* SOURCE RECORDS *
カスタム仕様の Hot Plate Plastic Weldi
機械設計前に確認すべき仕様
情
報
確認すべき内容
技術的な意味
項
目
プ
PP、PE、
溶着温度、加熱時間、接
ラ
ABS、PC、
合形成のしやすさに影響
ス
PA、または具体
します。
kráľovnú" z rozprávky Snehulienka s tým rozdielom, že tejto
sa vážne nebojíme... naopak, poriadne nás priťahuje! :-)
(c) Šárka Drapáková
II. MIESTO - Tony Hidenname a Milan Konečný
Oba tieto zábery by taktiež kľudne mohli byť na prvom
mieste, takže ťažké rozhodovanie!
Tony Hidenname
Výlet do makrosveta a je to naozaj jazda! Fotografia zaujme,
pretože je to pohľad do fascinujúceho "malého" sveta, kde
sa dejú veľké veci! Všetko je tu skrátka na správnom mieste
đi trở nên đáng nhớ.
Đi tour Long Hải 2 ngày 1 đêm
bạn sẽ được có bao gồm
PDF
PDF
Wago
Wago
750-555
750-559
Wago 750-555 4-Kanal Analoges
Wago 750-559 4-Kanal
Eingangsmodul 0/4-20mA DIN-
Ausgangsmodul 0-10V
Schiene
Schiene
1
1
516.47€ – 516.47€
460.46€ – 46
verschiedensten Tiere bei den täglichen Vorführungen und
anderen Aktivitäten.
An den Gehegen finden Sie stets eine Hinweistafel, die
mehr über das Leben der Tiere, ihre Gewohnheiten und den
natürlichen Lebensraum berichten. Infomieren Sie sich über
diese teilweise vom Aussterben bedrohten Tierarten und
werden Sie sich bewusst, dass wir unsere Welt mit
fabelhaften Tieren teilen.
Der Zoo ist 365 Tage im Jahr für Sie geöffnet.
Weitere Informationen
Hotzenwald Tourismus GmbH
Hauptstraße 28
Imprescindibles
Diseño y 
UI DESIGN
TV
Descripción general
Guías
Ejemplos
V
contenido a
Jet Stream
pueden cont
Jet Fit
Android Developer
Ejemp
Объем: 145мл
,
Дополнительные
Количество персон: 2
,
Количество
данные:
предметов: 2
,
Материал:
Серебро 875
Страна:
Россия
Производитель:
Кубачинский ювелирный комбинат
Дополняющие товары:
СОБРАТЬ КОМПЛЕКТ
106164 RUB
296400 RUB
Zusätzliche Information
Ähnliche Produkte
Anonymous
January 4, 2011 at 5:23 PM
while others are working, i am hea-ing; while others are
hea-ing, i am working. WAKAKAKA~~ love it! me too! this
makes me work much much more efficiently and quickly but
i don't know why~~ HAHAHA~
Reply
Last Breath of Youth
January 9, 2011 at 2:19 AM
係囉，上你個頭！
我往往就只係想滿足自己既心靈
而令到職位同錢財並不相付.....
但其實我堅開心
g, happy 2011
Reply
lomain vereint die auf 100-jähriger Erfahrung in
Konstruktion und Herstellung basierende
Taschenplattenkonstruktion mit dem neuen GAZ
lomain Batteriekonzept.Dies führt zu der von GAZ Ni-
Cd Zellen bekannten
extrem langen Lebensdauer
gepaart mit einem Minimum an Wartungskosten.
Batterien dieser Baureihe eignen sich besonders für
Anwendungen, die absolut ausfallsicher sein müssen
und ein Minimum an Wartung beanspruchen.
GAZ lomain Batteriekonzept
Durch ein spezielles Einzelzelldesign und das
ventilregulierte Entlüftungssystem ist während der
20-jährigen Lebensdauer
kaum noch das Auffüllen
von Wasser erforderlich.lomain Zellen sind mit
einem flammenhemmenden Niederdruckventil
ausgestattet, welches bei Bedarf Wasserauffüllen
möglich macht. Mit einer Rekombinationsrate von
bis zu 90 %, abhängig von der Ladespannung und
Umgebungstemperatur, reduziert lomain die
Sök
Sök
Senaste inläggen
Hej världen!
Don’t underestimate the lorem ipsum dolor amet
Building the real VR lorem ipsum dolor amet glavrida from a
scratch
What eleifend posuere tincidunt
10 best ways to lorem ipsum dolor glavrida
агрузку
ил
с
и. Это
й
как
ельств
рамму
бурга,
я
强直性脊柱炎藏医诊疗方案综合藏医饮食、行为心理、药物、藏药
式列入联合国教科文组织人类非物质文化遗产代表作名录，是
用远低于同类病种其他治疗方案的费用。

* DESCRIPTION OF THE TASK *
Copy the items word for word, from the very start through the line containing "Konstruktion und Herstellung basierende", including both ends.

* WRITTEN ANSWER *
カスタム仕様の Hot Plate Plastic Weldi
機械設計前に確認すべき仕様
情
報
確認すべき内容
技術的な意味
項
目
プ
PP、PE、
溶着温度、加熱時間、接
ラ
ABS、PC、
合形成のしやすさに影響
ス
PA、または具体
します。
kráľovnú" z rozprávky Snehulienka s tým rozdielom, že tejto
sa vážne nebojíme... naopak, poriadne nás priťahuje! :-)
(c) Šárka Drapáková
II. MIESTO - Tony Hidenname a Milan Konečný
Oba tieto zábery by taktiež kľudne mohli byť na prvom
mieste, takže ťažké rozhodovanie!
Tony Hidenname
Výlet do makrosveta a je to naozaj jazda! Fotografia zaujme,
pretože je to pohľad do fascinujúceho "malého" sveta, kde
sa dejú veľké veci! Všetko je tu skrátka na správnom mieste
đi trở nên đáng nhớ.
Đi tour Long Hải 2 ngày 1 đêm
bạn sẽ được có bao gồm
PDF
PDF
Wago
Wago
750-555
750-559
Wago 750-555 4-Kanal Analoges
Wago 750-559 4-Kanal
Eingangsmodul 0/4-20mA DIN-
Ausgangsmodul 0-10V
Schiene
Schiene
1
1
516.47€ – 516.47€
460.46€ – 46
verschiedensten Tiere bei den täglichen Vorführungen und
anderen Aktivitäten.
An den Gehegen finden Sie stets eine Hinweistafel, die
mehr über das Leben der Tiere, ihre Gewohnheiten und den
natürlichen Lebensraum berichten. Infomieren Sie sich über
diese teilweise vom Aussterben bedrohten Tierarten und
werden Sie sich bewusst, dass wir unsere Welt mit
fabelhaften Tieren teilen.
Der Zoo ist 365 Tage im Jahr für Sie geöffnet.
Weitere Informationen
Hotzenwald Tourismus GmbH
Hauptstraße 28
Imprescindibles
Diseño y 
UI DESIGN
TV
Descripción general
Guías
Ejemplos
V
contenido a
Jet Stream
pueden cont
Jet Fit
Android Developer
Ejemp
Объем: 145мл
,
Дополнительные
Количество персон: 2
,
Количество
данные:
предметов: 2
,
Материал:
Серебро 875
Страна:
Россия
Производитель:
Кубачинский ювелирный комбинат
Дополняющие товары:
СОБРАТЬ КОМПЛЕКТ
106164 RUB
296400 RUB
Zusätzliche Information
Ähnliche Produkte
Anonymous
January 4, 2011 at 5:23 PM
while others are working, i am hea-ing; while others are
hea-ing, i am working. WAKAKAKA~~ love it! me too! this
makes me work much much more efficiently and quickly but
i don't know why~~ HAHAHA~
Reply
Last Breath of Youth
January 9, 2011 at 2:19 AM
係囉，上你個頭！
我往往就只係想滿足自己既心靈
而令到職位同錢財並不相付.....
但其實我堅開心
g, happy 2011
Reply
lomain vereint die auf 100-jähriger Erfahrung in
Konstruktion und Herstellung basierende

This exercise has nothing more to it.